### Records for this task
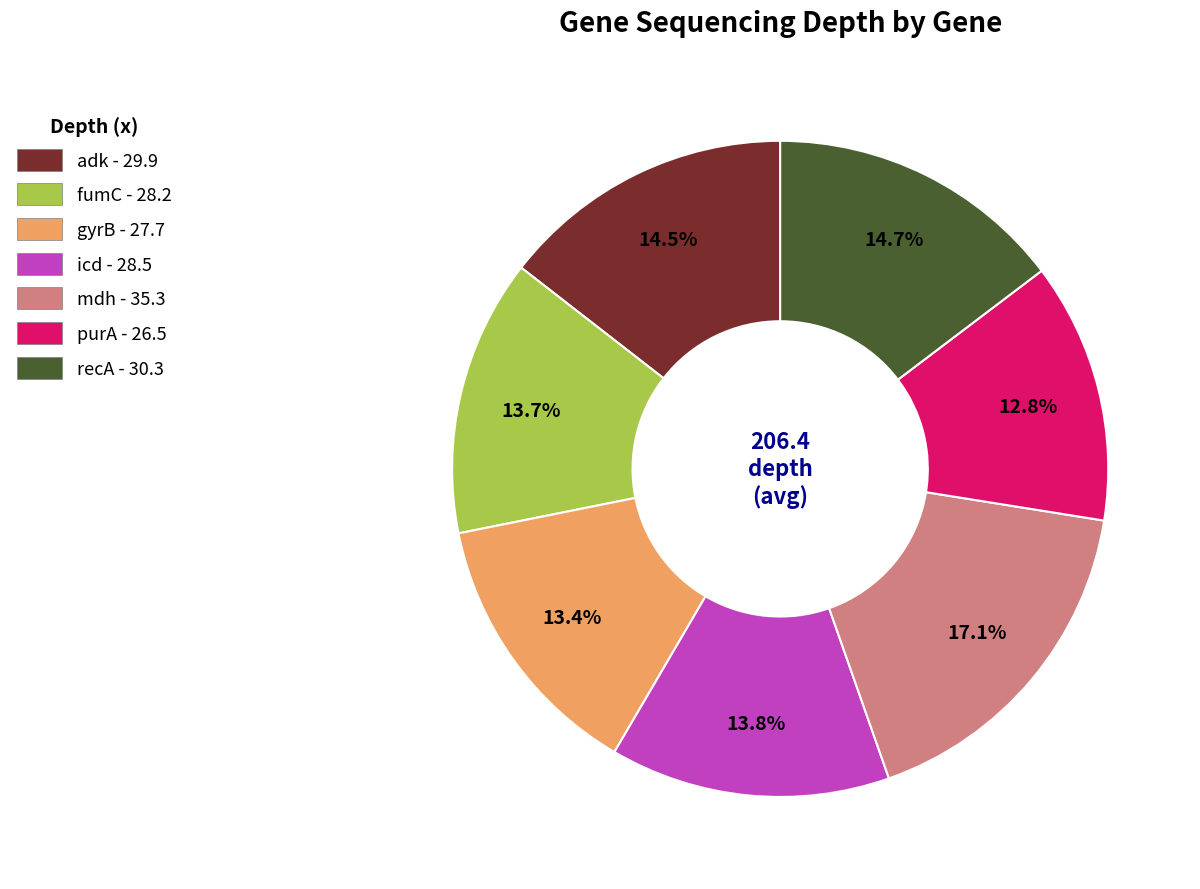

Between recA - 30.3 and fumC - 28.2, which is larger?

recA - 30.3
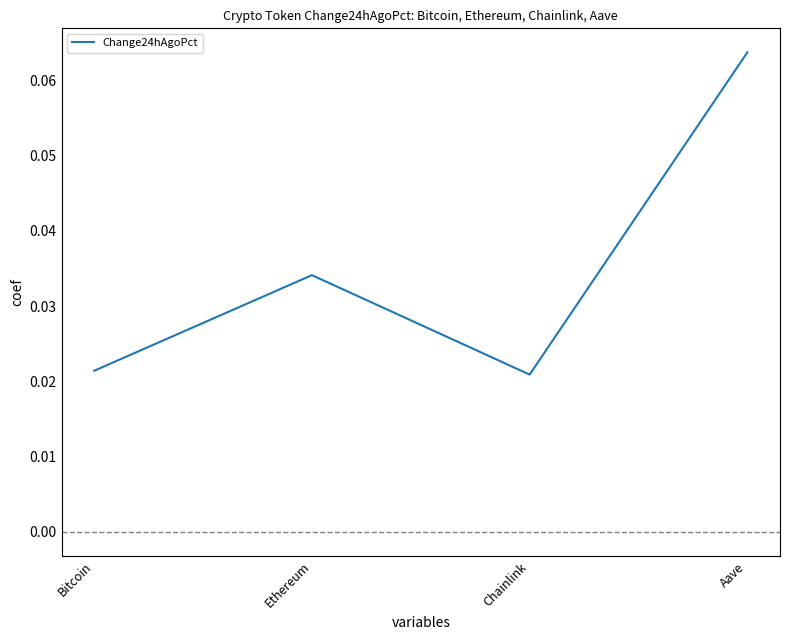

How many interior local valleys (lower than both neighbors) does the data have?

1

### Problem to solve
Find each line in the data above that contains the string "recA", counting uppercase and lowercase as different, and copy those lines.

### Result of the task
Between recA - 30.3 and fumC - 28.2, which is larger?
recA - 30.3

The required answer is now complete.